Changing bell times next year will add further complexity. Most Seattle elementary students will finish school at 2:10 pm instead of 3:40, while high schools and middle schools will start and end later, which may lead to a greater demand for these programs, not less.  


“Only seven school sites are impacted now, but this is only the tip of the iceberg,” says Susan Brown, president and CEO of Kids Co., which provides before- and afterschool care, preschool, and summer day camp for children at 12 onsite centers in Seattle-area public schools. “More children are enrolling in our schools each year, class sizes are being reduced, and the demand for space will only continue to grow.”


Herndon acknowledged that there may still be other schools impacted for the upcoming year, but SPS won’t know for sure until after open enrollment closes in early March.
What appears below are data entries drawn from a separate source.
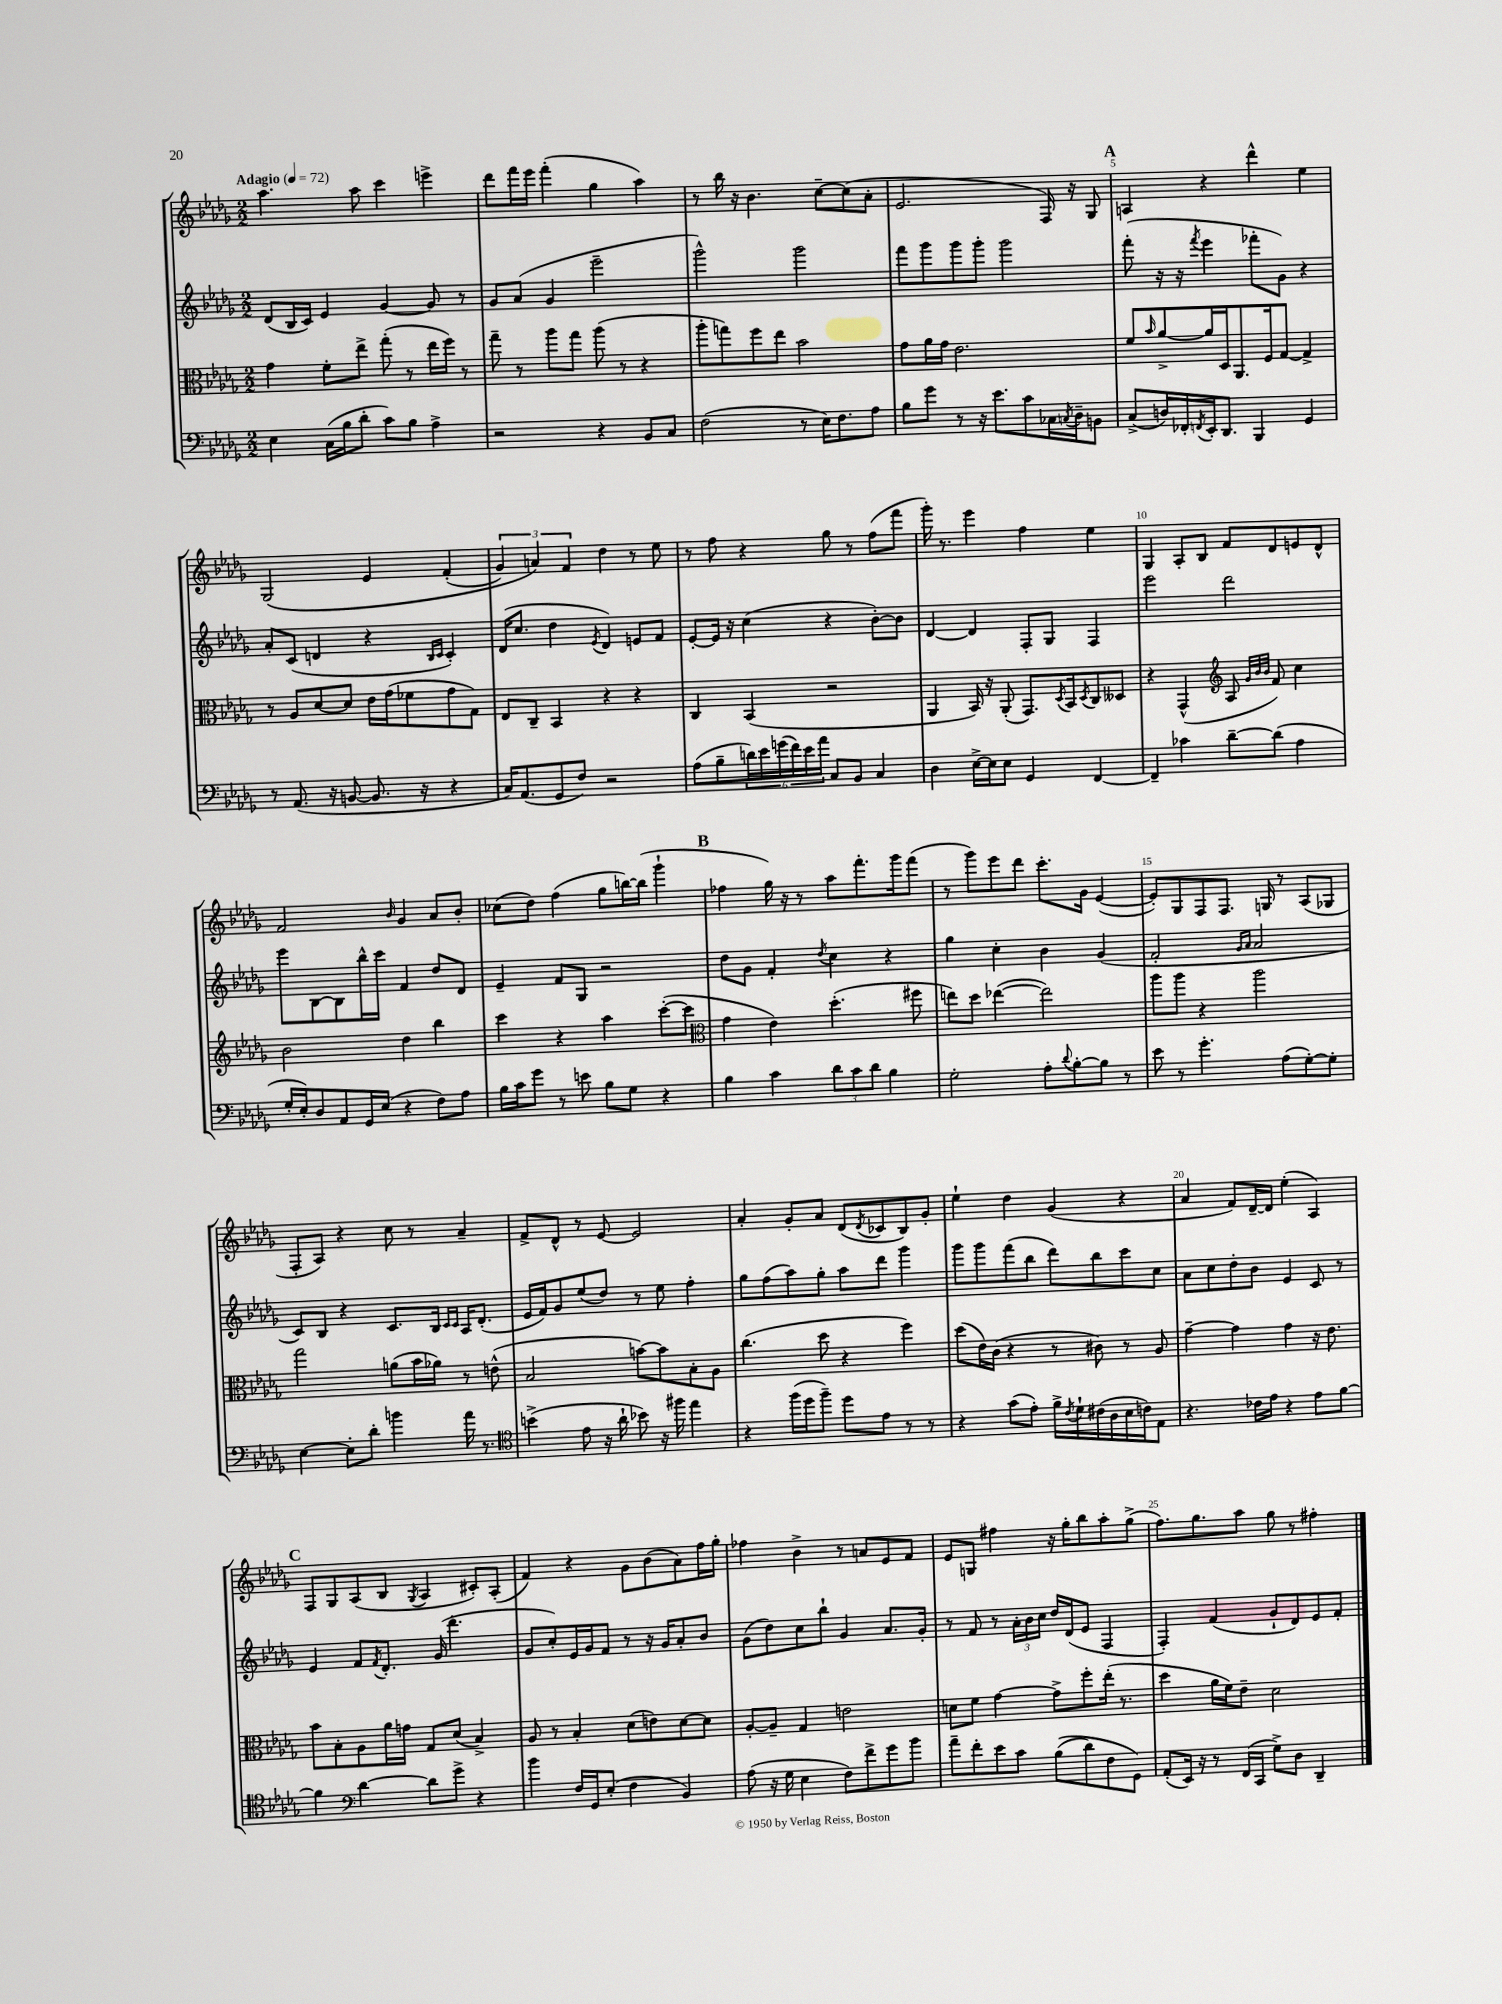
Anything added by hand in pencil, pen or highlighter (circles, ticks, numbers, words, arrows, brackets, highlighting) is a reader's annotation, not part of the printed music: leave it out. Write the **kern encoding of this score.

**kern	**kern	**kern	**kern
*staff4	*staff3	*staff2	*staff1
*clefF4	*clefC3	*clefG2	*clefG2
*k[b-e-a-d-g-]	*k[b-e-a-d-g-]	*k[b-e-a-d-g-]	*k[b-e-a-d-g-]
*M2/2	*M2/2	*M2/2	*M2/2
*MM72	*MM72	*MM72	*MM72
4E-	4g-	(8d-	4.aa-
.	.	16B-	.
.	.	16c)	.
(16C	8f'	4e-	.
16B-	.	.	.
8d-'	8ee-^	.	8aa-
8c)	(8gg-'	[4g-	4ccc
8B-	8r	.	.
4A-^	16ee-	8g-]	4eee^
.	16ff)	.	.
.	8r	8r	.
=	=	=	=
2r	8gg-~	8g-	8ddd-
.	8r	(8a-	16fff
.	.	.	16eee-
.	8aa-	4g-	(4fff'
.	8gg-	.	.
4r	(8aa-	2eee-~	4gg-
.	8r	.	.
8BB-	4r	.	4aa-)
8C	.	.	.
=	=	=	=
(2F	8aa-'	2ggg-^^)	8r
.	8gg)	.	16bb-
.	.	.	16r
.	8ff	.	4.b-
.	8ee-	.	.
8r	2b-	2ggg-	.
16E-)	.	.	[8cc~
8.F	.	.	.
.	.	.	(8cc]
8A-	.	.	8a-'
=	=	=	=
8B-	8g-	8fff	2.e-
8g-	16a-	8ggg-	.
.	16g-	.	.
8r	2.e-	8ggg-	.
16r	.	8ggg-'	.
8.e-	.	.	.
.	.	2ggg-	.
8c	.	.	.
16C-	.	.	16F)
8qC	.	.	.
16D-~	.	.	16r
8BB	.	.	8G-
=	=	=	=
(8C^	8f	(8fff'	4A
.	16qqb-	.	.
16D)	[8a-^	16r	.
16FF-'	.	16r	.
8qFF	.	8qfff	.
16EE-'	16a-]	4eee-	4r
8.DD-	16D-	.	.
.	8.AA-	.	.
4BBB-	.	8fff-'	4ddd-^^
.	16F	.	.
.	[8G-	8g-)	.
4GG-	4G-^]	4r	4ee-
=	=	=	=
8r	8r	8a-'	&(2G-
(8.AA-	8A-	(8c	.
.	[8d-	4d	.
16r	.	.	.
[8BB	8d-]	.	.
8.BB]	16e-	4r	4e-
.	(16g-	.	.
.	8f-	.	.
16r	.	.	.
.	.	16qqB-	.
.	.	16qqc	.
4r	8g-	4c')	(4f'
.	8G-)	.	.
=	=	=	=
16C)	8E-	(16d-	6g-)
(8.AA-	.	8.cc	.
.	8C~	.	.
.	.	.	6a&)
8GG-	4BB-	4dd-	.
.	.	.	6f
8F)	.	.	.
.	.	8qe-	.
2r	4r	4d-)	4dd-
.	4r	8e	8r
.	.	8f	8ee-
=	=	=	=
(8A-	4C	[8e-'	8r
8B-~	.	16e-]	8ff
.	.	16r	.
24d)	(4BB-	(4cc	4r
24e-	.	.	.
(24g	.	.	.
24f)	.	.	.
24e-	.	.	.
24a-	.	.	.
8C	2r	4r	8gg-
8BB-	.	.	8r
4C	.	[8b-')	(8ff
.	.	8b-]	8fff
=	=	=	=
4D-	4AA-	[4d-	16ggg-')
.	.	.	8.r
[16E-^	16BB-)	4d-]	4eee-
16E-]	16r	.	.
8E-	(8AA-'	.	.
4GG-	8.GG-)	8F'	4ff
.	.	8G-	.
.	8qD-	.	.
.	16BB-	.	.
.	8qD-	.	.
[4FF	8C	4F	4ee-
.	8D--	.	.
=	=	=	=
4FF~]	4r	2eee-	4G-
4c-	(4GG-^^	.	8A-'
.	.	.	8B-
*	*clefG2	*	*
[8d-~	8A-	2ddd-	8f
.	32qqg-	.	.
.	32qqb-	.	.
.	32qqb-	.	.
(8d-]	8f)	.	8d-
4A-	4cc	.	8e
.	.	.	8d-^^
=	=	=	=
16G-'	2b-	8eee-	2f
16E-')	.	.	.
8D-	.	[8B-	.
8AA-	.	8B-]	.
16GG-	.	16bb-^^	.
(16E-	.	16ccc	.
.	.	.	16qqb-
4r	4dd-	4f	4g-
8F)	4bb-	8dd-	8a-
8A-	.	8d-	8b-'
=	=	=	=
16B-	4ccc	4e-~	(8cc-
16c	.	.	.
8g-	.	.	8dd-)
8r	4r	8f	(4ff
8e	.	8G-	.
8B-	4aa-	2r	8gg-
8G-	.	.	[16bb)
.	.	.	(16bb]
4r	([8ccc'	.	4ggg-`
.	8ccc]	.	.
=	=	=	=
*	*clefC3	*	*
4B-	4g-	8dd-	4ff-
.	.	8g-	.
4c	4e-)	4f'	16gg-)
.	.	.	16r
.	.	.	8r
.	.	8qdd-	.
12d-	(4.dd-'	4cc	8aa-
12c	.	.	.
.	.	.	8.fff'
12d-	.	.	.
4B-	.	4r	.
.	.	.	16ggg-
.	8ff#	.	(8fff
=	=	=	=
2G-'	8ee)	4gg-	8r
.	8dd-	.	8ggg-)
.	([4ee-	4cc'	8eee-
.	.	.	8ddd-
8A-'	2ee-])	4b-	8.ccc'
8qqd-	.	.	.
[8B-'	.	.	.
.	.	.	16g-
8B-]	.	(4g-	([4e-
8r	.	.	.
=	=	=	=
8e-	8aa-	2f'	8e-'])
8r	8aa-	.	8G-
4.g-'	4r	.	8F
.	.	.	8.F
.	.	16qqg-	.
.	.	16qqa-	.
.	2aa-	2a-	.
.	.	.	16G
(8A-	.	.	8r
[8G-')	.	.	(8A-
8G-']	.	.	8G-
=	=	=	=
[4E-	2gg-	8c)	8F'
.	.	8B-	8A-)
8E-']	.	4r	4r
8d-'	.	.	.
4b	(8a	8.c	8cc
.	16b-	.	8r
.	16a-)	16B-	.
.	.	16qqc	.
.	.	16qqc	.
16a-	8r	16A-	4a-~
8.r	.	(8.d-'	.
.	(8e^^	.	.
=	=	=	=
*clefC4	*	*	*
(4b^	2B-	16e-	8f^
.	.	16f)	.
.	.	8g-	8d-^^
8e-	.	(8ee-	8r
16r	.	8dd-)	[8e-
16a-`	.	.	.
8b-)	[8b)	8r	2e-]
16r	8b]	8ee-	.
16ff#	.	.	.
4ee-	8B-'	4ff'	.
.	8A-	.	.
=	=	=	=
4r	(4.cc	8gg-	4a-'
.	.	(8ff	.
(16ff	.	8aa-)	8g-'
16dd-	.	.	.
8ff~)	8dd-	8gg-'	8a-
8dd-	4r	8aa-	(8d-
.	.	.	8qd-
8e-	.	8ddd-	8c-
8r	4ff)	4ggg-	8B-)
8r	.	.	8g-'
=	=	=	=
4r	(8dd-	8ggg-	4ee-`
.	16e-)	8ggg-	.
.	(16c	.	.
(8g-	4r	(8fff	4dd-
8e-')	.	8bb-	.
16f^	8r	8ddd-)	(4g-
8qc	.	.	.
16d-`	.	.	.
(16c#	8c#)	8bb-	.
16A-	.	.	.
16B-	8r	8ccc	4r
16c)	.	.	.
8E-	8A-	8cc	.
=	=	=	=
4.r	[4g-~	8a-	4a-
.	.	8cc	.
.	4g-]	8dd-'	8f)
16c-	.	8b-	[16d-~
16e-	.	.	16d-]
4r	4g-	4e-	(4ee-'
8e-	16r	8c	4A-)
.	8.e-	.	.
[8f	.	8r	.
=	=	=	=
4f]	8b-	4e-	8F
.	8B-'	.	8G-
*clefF4	*	*	*
[4d-	8A-	8f	(8A-
.	.	8qf	.
.	16a-	8.d-'	8B-
.	16g	.	.
.	.	.	8qG-
8d-]	8G-	.	4A-
.	.	(16g-	.
8g-^	(8d-	4.ddd-'	.
4r	4B-^)	.	8c#')
.	.	.	(8A-'
=	=	=	=
4b-	8A-	8g-	4f)
.	8r	8cc')	.
16F	4B-'	16e-	4r
16GG-	.	16g-	.
(8E-'	.	8f	.
4F	(8d-	8r	8g-
.	8e)	16r	(8b-
.	.	16g-	.
4BB-)	[8d-	8a-'	8a-)
.	8d-]	8b-	16ff
.	.	.	16gg-'
=	=	=	=
(8A-	[8A-'	(8g-	4ff-
16r	8A-~]	8dd-)	.
16G-	.	.	.
4E-	4G-	8cc	4b-^
.	.	8bb-`	.
8F)	2e	4g-	8r
8f^	.	.	8a
8g-	.	8.a-	8e-
8b-	.	.	8f
.	.	16g-'	.
=	=	=	=
8a-~	8d	8r	8e-
8f'	8f	8f	8G
8e-	[4g-	8r	4ff#
8c	.	24a-'	.
.	.	24b-	.
.	.	24cc	.
&((8B-	8g-^]	16dd-	16r
.	.	(16d-	16gg-'
8d-)	8ff'	8e-	8bb-
8F	(16ee-'	4F	8aa-'
.	8.r	.	.
8GG-&)	.	.	(8gg-^
=	=	=	=
(8AA-'	4dd-	4F')	8.ff)
16EE-)	.	.	.
16r	.	.	8.gg-
8r	16a-	(4f	.
.	16f)	.	.
(16FF	8e-~	.	8aa-
16CC	.	.	.
8G-^)	2d-	8g-`	8gg-
8D-	.	8d-)	8r
4DD-~	.	8e-	4ff#'
.	.	8f'	.
==	==	==	==
*-	*-	*-	*-
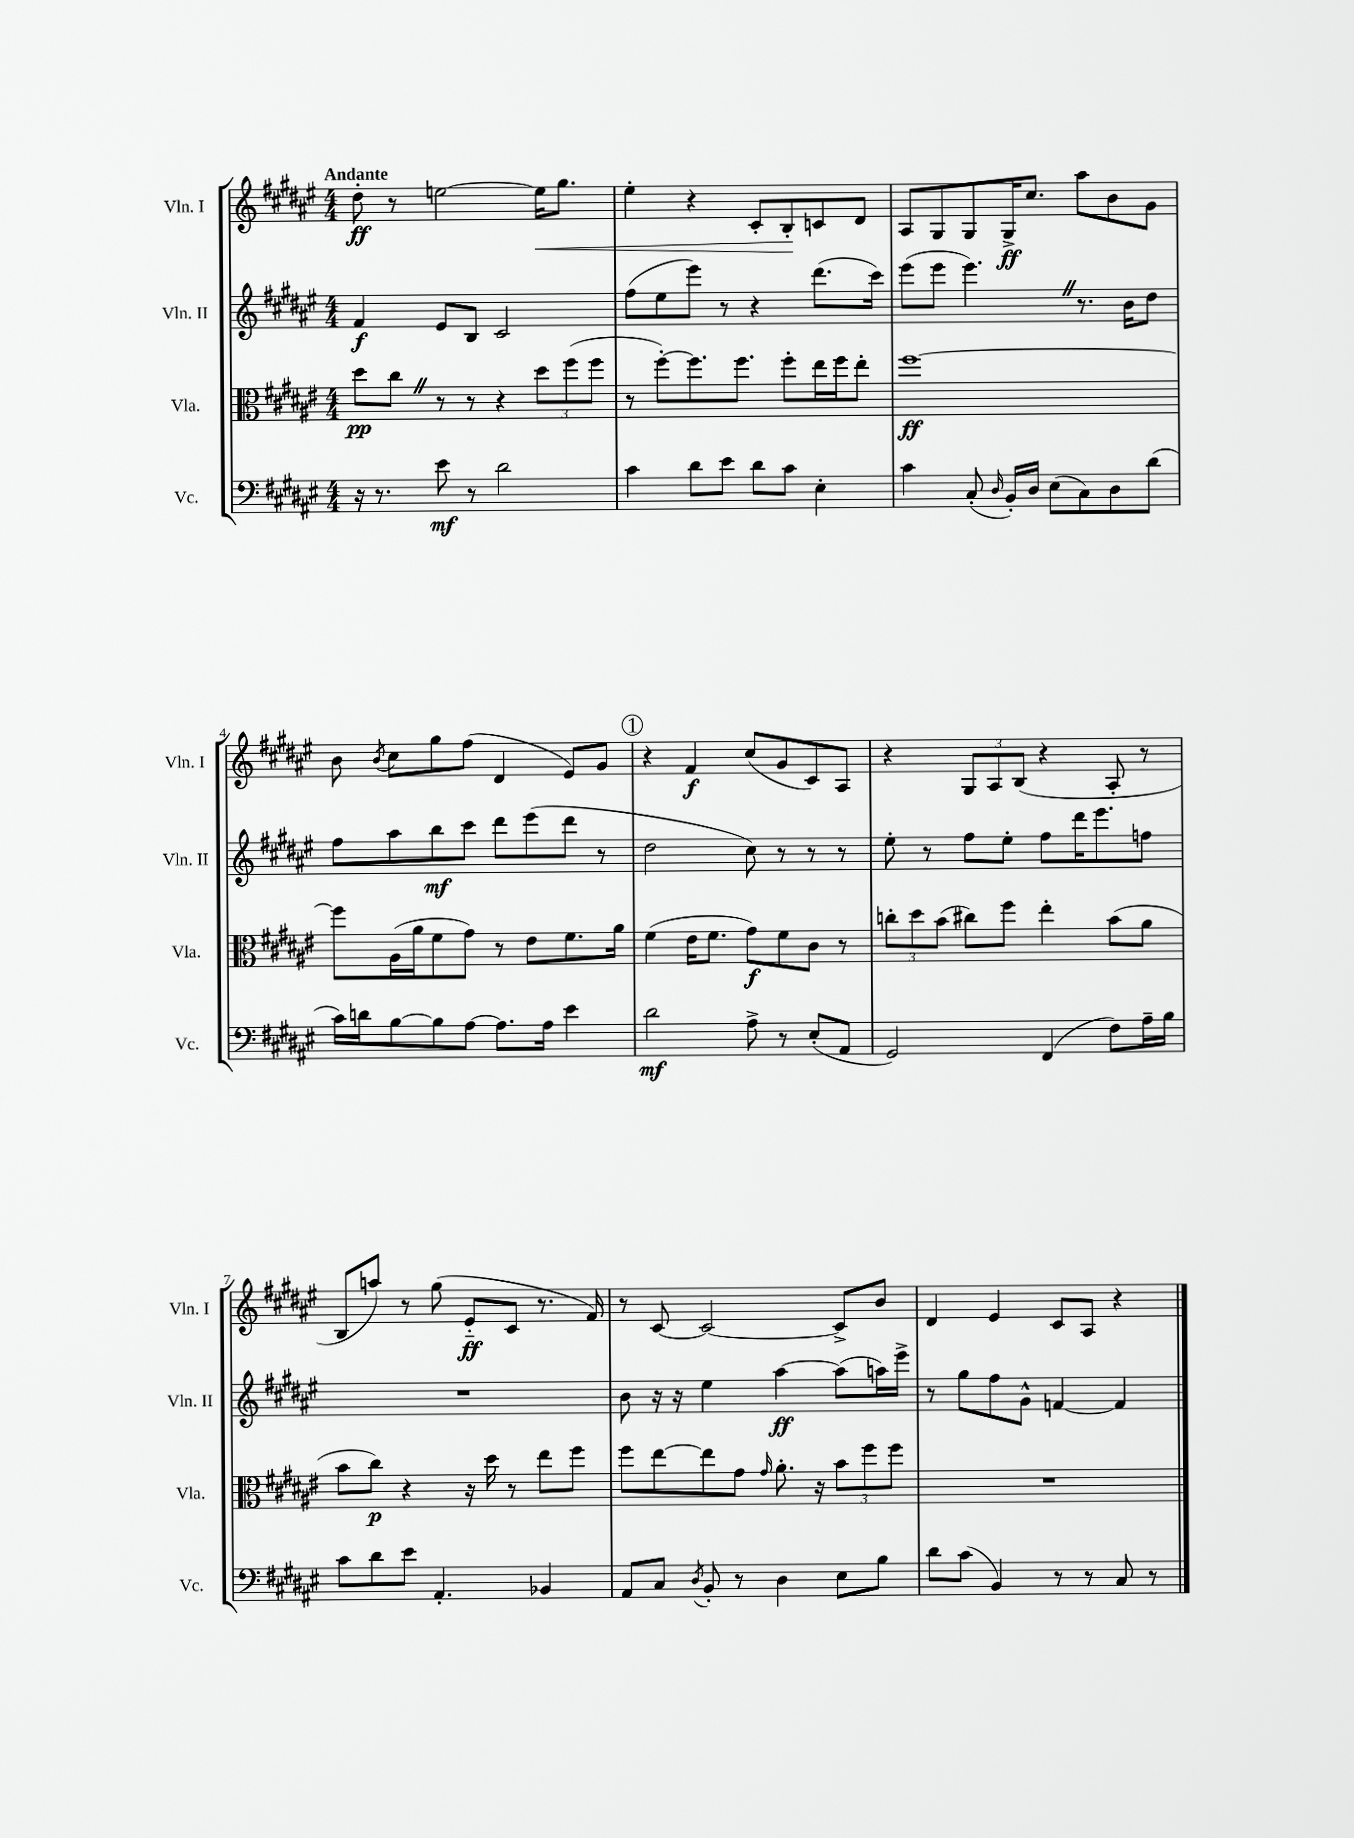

If there are additional schools affected, they’ll be announced in April. 


“This is a good time for the District and all of us to think about how the economic and social needs of education extend beyond the hours of 9 am to 3 pm.,” says Jackson. “We need to recognize that there has been a cultural shift, and that a 9-to-3 day isn’t feasible for most families, and we need to be supportive of the families that make up our school community.” 


While Adams Elementary is the only Kids Co. school currently on the list, Brown is closely considering options should other schools be impacted, pointing out that Kids Co. programs serve approximately 1,600 children, and one-third of those families receive scholarships. “We have a lot of single-parent households,” says Brown. “With the changing bell times, we know some families will no longer be able to rely on older sibling care after school.” 


While Poast and other parents wait for more information, she’s hopeful that solutions can be found. “I understand there is a lot of demand for space at our schools, but I am confident we can work together to reimagine the spaces we do have, to help keep these programs in place.” 


Solutions will be needed soon; providers are expected to move from their dedicated spaces by July 1, just when summer programs would be in full swing.